▶ **Quoted passage**
________

# Homework 2 Part 3

## Course Name: Large Language Models
#### Lecturers: Dr. Soleimani, Dr. Rohban, Dr. Asgari

---

#### Notebooks Supervised By: Omid Ghahroodi, MohammadAli SadraeiJavaheri
#### Notebook Prepared By: Omid Ghahroodi, MohammadAli SadraeiJavaheri

**Contact**: Ask your questions in Quera

---

### Instructions:
- Complete all exercises presented in this notebook.
- Ensure you run each cell after you've entered your solution.
- After completing the exercises, save the notebook and <font color='red'>follow the submission guidelines provided in the PDF.</font>


---

**Note**: Replace the placeholders (between <font color="green">`## Your code begins ##`</font> and <font color="green">`## Your code ends ##`</font>) with the appropriate details.


# 1. Introduction

This notebook serves as a practical exercise in understanding prompt engineering and calibration within large language models. We will apply these concepts using `phi1.5`, a variant of advanced language models. Our task involves utilizing the `IMDB sentiment dataset`, a popular choice for training and testing language processing capabilities. This dataset, known for its collection of movie reviews, offers a diverse range of emotions and sentiments, making it an ideal tool for this exercise. The goal is to explore how different prompts influence the model's performance in accurately identifying and analyzing sentiments in text, thereby enhancing our comprehension of the nuances in language model calibration and prompt design.

In this exercise, you will explore different prompt choices and examine their effects on the model's performance. Your task is to calculate the calibration of the model for each of the given prompts and then compare these results. To achieve this, you should first implement the Expected Calibration Error (ECE) metric. This metric is crucial for understanding how closely the confidence of the model's predictions aligns with its accuracy. After implementing the ECE metric, calculate and report it for the results obtained from each of the prompts. This will provide valuable insights into the effectiveness of prompt engineering and its impact on model calibration, helping you understand the intricacies of large language model behavior in sentiment analysis tasks

In [None]:
%%capture

!pip install datasets
!pip install transformers
!pip install einops

In [None]:
# Note: Do NOT make changes to this block.

________

▶ **Dataset excerpts**
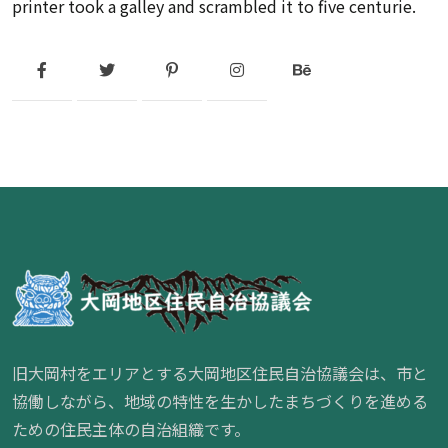
printer took a galley and scrambled it to five centurie.
旧大岡村をエリアとする大岡地区住民自治協議会は、市と
協働しながら、地域の特性を生かしたまちづくりを進める
ための住民主体の自治組織です。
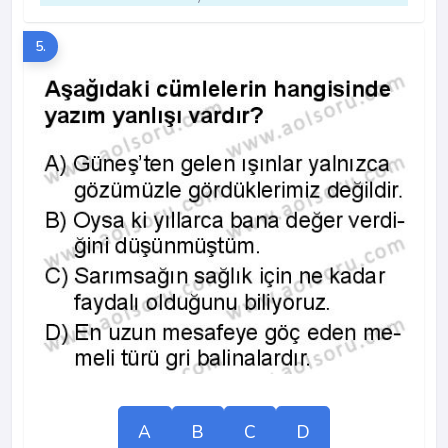
5.
A
B
C
D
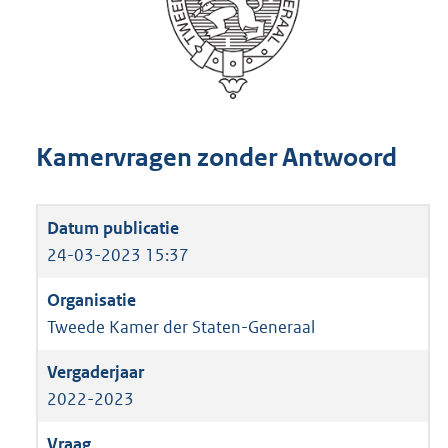
Kamervragen zonder Antwoord
24-03-2023 15:37
Tweede Kamer der Staten-Generaal
2022-2023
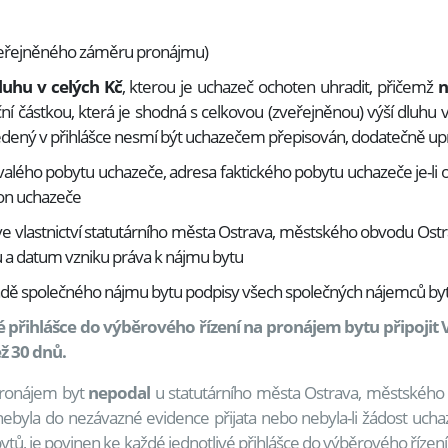
e zveřejněného záměru pronájmu)
luhu v celých Kč
, kterou je uchazeč ochoten uhradit, přičemž
n
nční částkou, která je shodná s celkovou (zveřejněnou) výší dluh
edený v přihlášce nesmí být uchazečem přepisován, dodatečně u
valého pobytu uchazeče, adresa faktického pobytu uchazeče je-li o
efon uchazeče
u ve vlastnictví statutárního města Ostrava, městského obvodu Ostra
tu a datum vzniku práva k nájmu bytu
padě společného nájmu bytu podpisy všech společných nájemců by
 přihlášce do výběrového řízení na pronájem bytu připojit V
ež 30 dnů.
pronájem byt
nepodal
u statutárního města Ostrava, městského
byla do nezávazné evidence přijata nebo nebyla-li žádost ucha
ytů, je povinen ke každé jednotlivé přihlášce do výběrového řízení p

________

▶ **Tasks to perform**
a: Check the homework notebook against these three statements: (i) the dataset used is a collection of movie reviews; (ii) questions about the assignment should be sent by email; (iii) the Expected Calibration Error metric is to be implemented. Answer yes or no for each, quoting the words of the notebook that decide it.
b: Please report every line of the listing that contains the string "městského", with matching case.

▶ **Answers for each item**
a:
(i) Yes: "known for its collection of movie reviews"
(ii) No: "Ask your questions in Quera"
(iii) Yes: "you should first implement the Expected Calibration Error (ECE) metric"

b:
u ve vlastnictví statutárního města Ostrava, městského obvodu Ostra
u statutárního města Ostrava, městského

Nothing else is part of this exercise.